Voyage #10 (1821–1824): Captain Luke, or J. Lieke was master of Perseverance in 1821. He sailed from England on 16 August 1821, bound for the Pacific. He returned on 9 January 1824 with 520 casks.

Voyage #11 (1824–1827): Captain William Mott sailed from England on 5 May 1824. Perseverance was at Honolulu on 21 May 1826. She returned to England on 6 May 1827 with 580 casks.

Voyage #12 (1827–1829): Captain Underwood left England on 3 August 1827, bound for Peru. At some point command changed to Mayle. Perseverance returned to England on 4 September 1829 with 530 casks.

Voyage #13 (1829–1831): Captain "Male" left England on 3 December 1829 and returned on 21 October 1831.

Voyage #14 (1832–1835): Captain Male/Mole left England on 25 March 1832, bound for Peru. He probably returned in late 1835.

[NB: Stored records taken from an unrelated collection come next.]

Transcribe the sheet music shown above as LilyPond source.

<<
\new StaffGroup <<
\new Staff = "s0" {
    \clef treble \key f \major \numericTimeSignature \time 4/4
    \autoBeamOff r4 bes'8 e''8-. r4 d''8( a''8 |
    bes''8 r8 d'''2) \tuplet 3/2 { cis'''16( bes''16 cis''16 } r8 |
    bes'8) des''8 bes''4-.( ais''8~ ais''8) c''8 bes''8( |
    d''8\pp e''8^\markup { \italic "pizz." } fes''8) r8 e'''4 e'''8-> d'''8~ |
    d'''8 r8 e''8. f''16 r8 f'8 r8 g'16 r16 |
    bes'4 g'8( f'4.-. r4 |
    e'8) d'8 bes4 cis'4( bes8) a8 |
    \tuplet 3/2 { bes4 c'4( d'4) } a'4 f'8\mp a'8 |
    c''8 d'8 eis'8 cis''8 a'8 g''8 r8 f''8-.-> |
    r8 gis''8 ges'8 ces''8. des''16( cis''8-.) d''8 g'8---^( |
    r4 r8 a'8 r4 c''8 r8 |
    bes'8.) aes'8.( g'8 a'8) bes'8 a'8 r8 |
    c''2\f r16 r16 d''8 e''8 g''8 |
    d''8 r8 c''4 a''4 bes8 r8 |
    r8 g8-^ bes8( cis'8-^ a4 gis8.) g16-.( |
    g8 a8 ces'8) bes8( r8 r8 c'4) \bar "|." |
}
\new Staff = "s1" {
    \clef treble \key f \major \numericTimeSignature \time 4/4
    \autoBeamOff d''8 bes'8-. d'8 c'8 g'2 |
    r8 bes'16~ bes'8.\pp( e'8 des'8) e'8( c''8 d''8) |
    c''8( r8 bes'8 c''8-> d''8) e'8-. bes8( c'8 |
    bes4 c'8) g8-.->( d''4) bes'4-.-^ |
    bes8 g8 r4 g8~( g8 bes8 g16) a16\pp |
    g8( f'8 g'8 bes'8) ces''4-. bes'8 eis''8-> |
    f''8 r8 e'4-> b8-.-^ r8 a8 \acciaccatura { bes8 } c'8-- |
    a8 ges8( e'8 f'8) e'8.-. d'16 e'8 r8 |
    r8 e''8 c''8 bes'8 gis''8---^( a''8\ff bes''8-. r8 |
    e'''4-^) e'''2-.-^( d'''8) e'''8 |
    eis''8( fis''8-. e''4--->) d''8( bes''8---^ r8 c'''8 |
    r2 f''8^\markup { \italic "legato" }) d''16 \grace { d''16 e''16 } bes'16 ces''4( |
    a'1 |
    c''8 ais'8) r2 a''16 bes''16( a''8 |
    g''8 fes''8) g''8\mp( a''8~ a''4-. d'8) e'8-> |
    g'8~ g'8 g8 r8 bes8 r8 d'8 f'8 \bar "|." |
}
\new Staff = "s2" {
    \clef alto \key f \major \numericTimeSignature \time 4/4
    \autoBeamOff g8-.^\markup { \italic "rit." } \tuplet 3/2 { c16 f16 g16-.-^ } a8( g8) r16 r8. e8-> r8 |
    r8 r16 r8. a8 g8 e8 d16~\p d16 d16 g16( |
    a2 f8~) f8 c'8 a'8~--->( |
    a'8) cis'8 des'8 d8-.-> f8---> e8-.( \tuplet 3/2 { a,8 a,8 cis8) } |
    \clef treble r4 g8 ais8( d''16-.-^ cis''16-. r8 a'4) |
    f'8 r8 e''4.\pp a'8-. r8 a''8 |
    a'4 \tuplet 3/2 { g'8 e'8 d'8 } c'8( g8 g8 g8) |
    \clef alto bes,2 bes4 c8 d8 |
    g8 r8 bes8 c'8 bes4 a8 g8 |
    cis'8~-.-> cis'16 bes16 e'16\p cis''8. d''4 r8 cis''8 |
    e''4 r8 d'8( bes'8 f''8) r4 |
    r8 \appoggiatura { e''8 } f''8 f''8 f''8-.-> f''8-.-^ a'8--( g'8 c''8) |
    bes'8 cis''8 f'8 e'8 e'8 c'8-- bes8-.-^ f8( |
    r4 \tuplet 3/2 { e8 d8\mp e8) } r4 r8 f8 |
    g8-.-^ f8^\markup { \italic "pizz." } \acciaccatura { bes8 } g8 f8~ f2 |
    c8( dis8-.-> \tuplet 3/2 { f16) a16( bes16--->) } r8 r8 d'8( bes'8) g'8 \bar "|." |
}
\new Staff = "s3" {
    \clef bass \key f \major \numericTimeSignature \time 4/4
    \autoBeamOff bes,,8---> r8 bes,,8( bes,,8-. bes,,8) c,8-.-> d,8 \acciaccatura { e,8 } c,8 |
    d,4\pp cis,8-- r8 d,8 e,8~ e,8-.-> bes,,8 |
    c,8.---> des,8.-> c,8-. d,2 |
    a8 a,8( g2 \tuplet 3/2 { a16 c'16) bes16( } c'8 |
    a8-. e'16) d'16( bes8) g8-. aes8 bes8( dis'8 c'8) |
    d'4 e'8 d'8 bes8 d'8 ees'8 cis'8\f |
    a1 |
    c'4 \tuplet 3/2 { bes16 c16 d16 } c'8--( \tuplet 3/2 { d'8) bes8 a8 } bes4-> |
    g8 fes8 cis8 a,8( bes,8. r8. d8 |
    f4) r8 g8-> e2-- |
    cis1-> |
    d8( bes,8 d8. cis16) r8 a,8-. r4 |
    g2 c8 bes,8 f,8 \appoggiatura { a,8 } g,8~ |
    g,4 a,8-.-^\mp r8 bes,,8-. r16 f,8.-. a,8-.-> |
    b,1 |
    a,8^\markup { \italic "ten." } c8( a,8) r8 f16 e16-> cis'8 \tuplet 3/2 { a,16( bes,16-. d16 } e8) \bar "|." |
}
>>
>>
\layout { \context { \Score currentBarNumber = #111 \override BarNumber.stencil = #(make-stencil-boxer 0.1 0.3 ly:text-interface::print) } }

Between her 14th and 15th voyages, Perseverances ownership changed as Joseph Somes acquired her.

Voyage #15 (1836–1838): Captain T. Craddock sailed from England on 24 January 1836, bound for Peru. He returned on 16 April 1838 with 40 casks (21 tuns) of oil.

Voyage #16 (1838–1841): Captain William Brown Nicholson sailed from England on 23 July 1838. Perseverance was reported at Mindano, Samboayana, and "Buutan". She returned on 30 July 1841 with 243 tuns of oil.

==Fate==
Perseverance was broken up on her return from her last voyage.